To support its claim that the franchisor had breached its duty of loyalty in refusing to renew its franchise contract, the franchisee mostly (if not exclusively) referred to the circumstances which surrounded the execution of the new franchise contract (which had a short and non-renewable term). According to the franchisee, the franchisor:
- made its franchisees execute such contracts, the term of which were purposely short and non-renewable; and
- told them not to worry since its buyer would not change the existing network of franchises.
However, the court considered that the franchisee had failed to demonstrate its assertions.

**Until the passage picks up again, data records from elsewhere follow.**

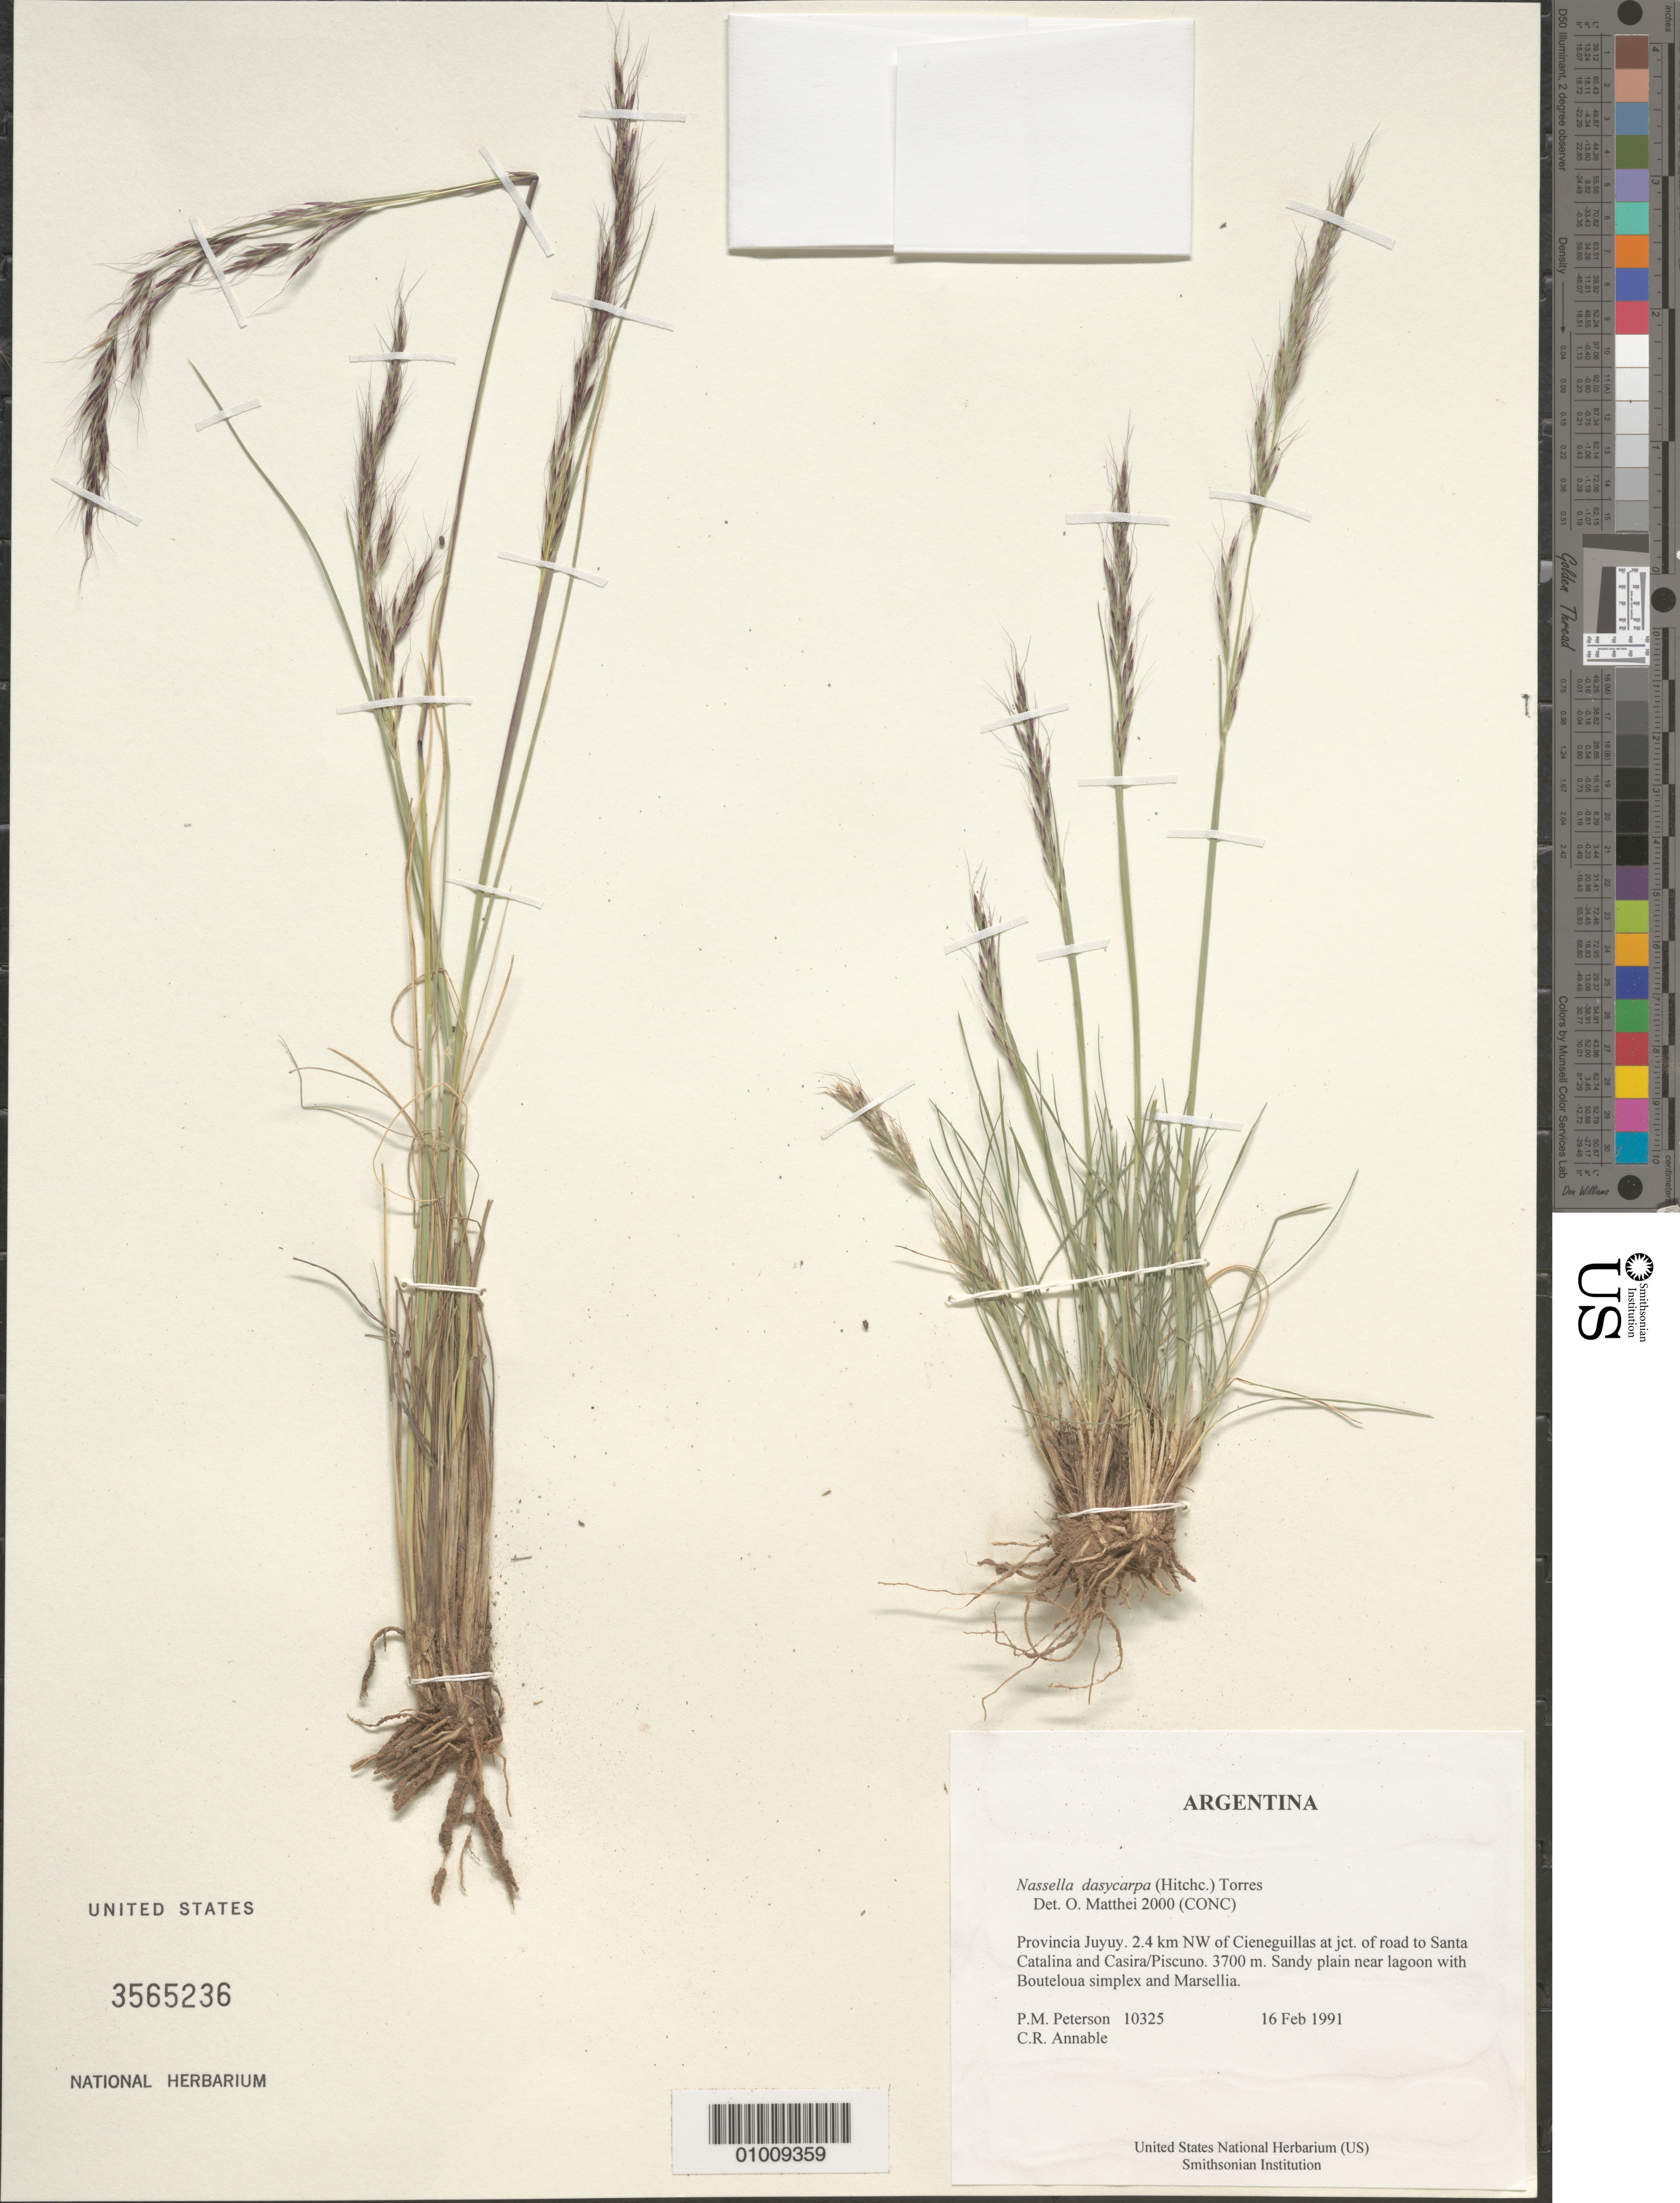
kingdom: Plantae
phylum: Tracheophyta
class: Liliopsida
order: Poales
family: Poaceae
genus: Nassella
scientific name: Nassella dasycarpa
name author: (Hitchc.) A.M. Torres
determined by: Matthei, O. R.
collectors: P. M. Peterson & C. R. Annable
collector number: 10325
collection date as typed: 16 Feb 1991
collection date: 1991-02-16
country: Argentina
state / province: Jujuy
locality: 2.4 km NW of Cieneguillas at jct. of road to Santa Catalina and Casira/Piscuno.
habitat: Sandy plain near lagoon with Bouteloua simplex and Marsellia.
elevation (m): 3700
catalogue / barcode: US 3565236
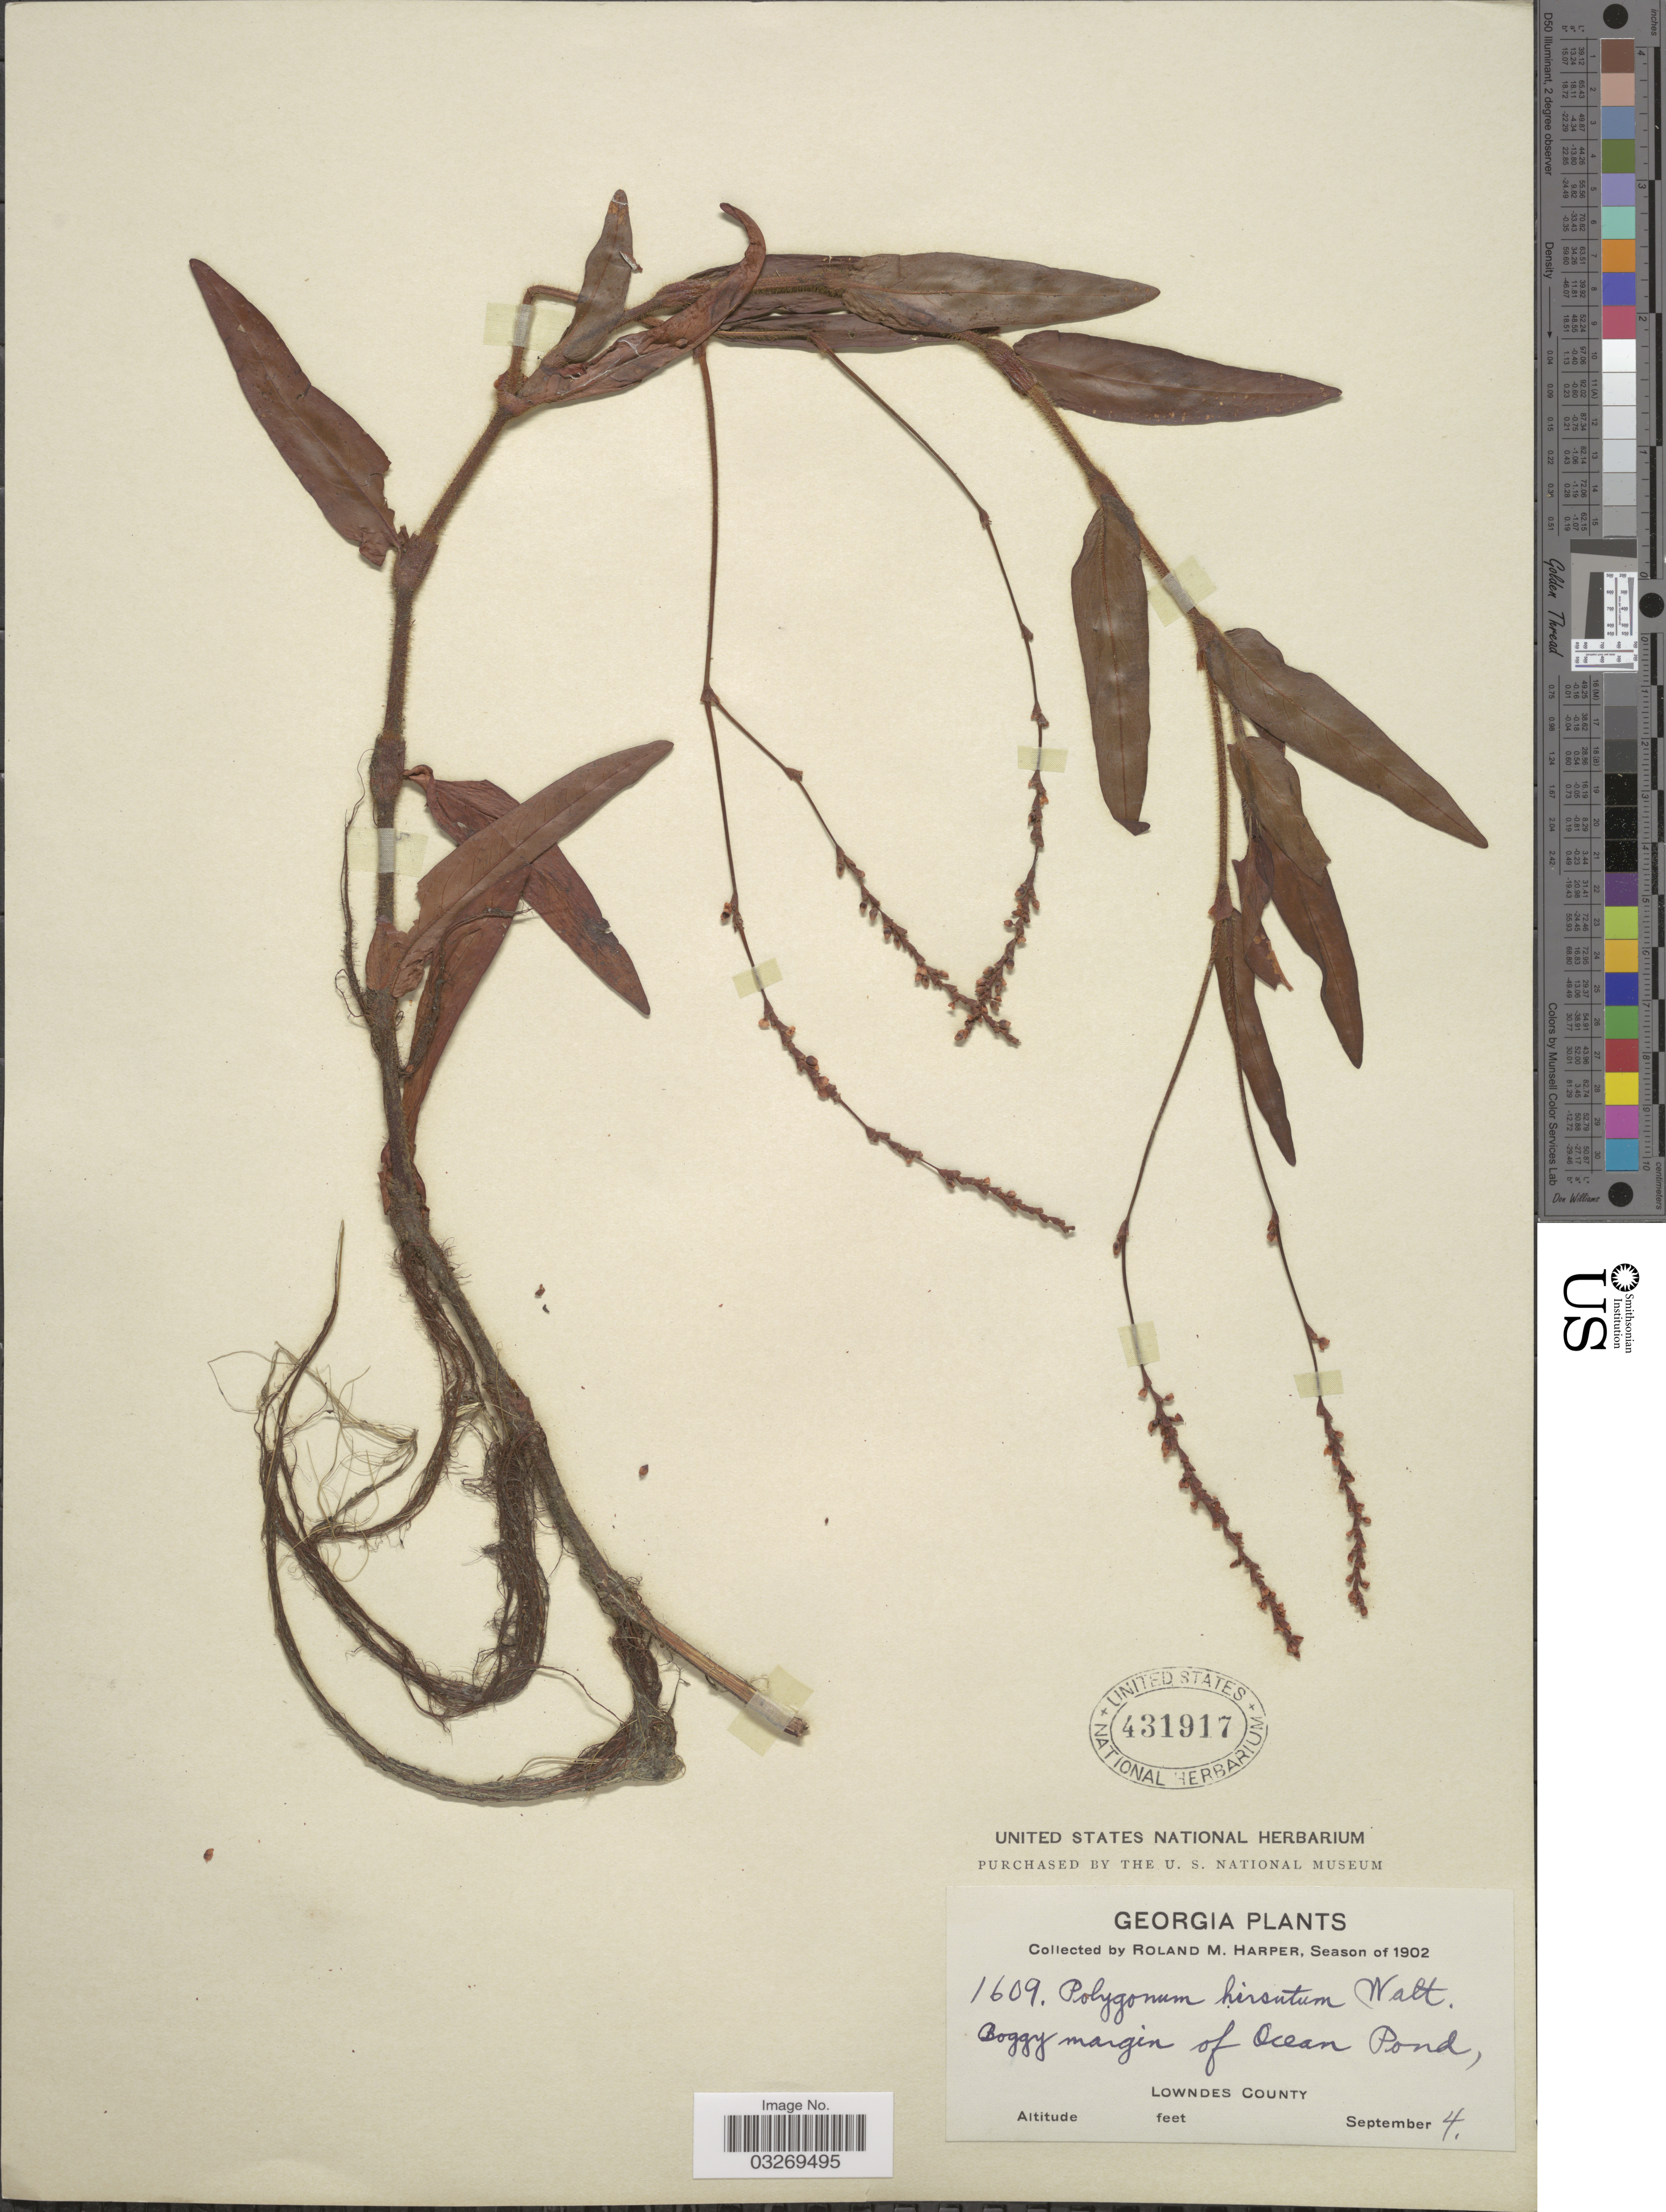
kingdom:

It relied on the terms of the franchise contract and the contents of the pre-disclosure documentation – both of which had anticipated this upcoming reorganisation. The new franchise contract expressly stated that it was not renewable and the pre-disclosure documentation expressly indicated that the franchisor could no longer have the right to use its trademarks.
Had the franchisee been able to demonstrate any misrepresentation by the franchisor when the new franchise contracts was executed, the court would probably have ruled otherwise. In the context of an internal business reorganisation, franchisors should therefore be careful in statements that they may make to franchisees, including in the pre-contractual disclosure documentation.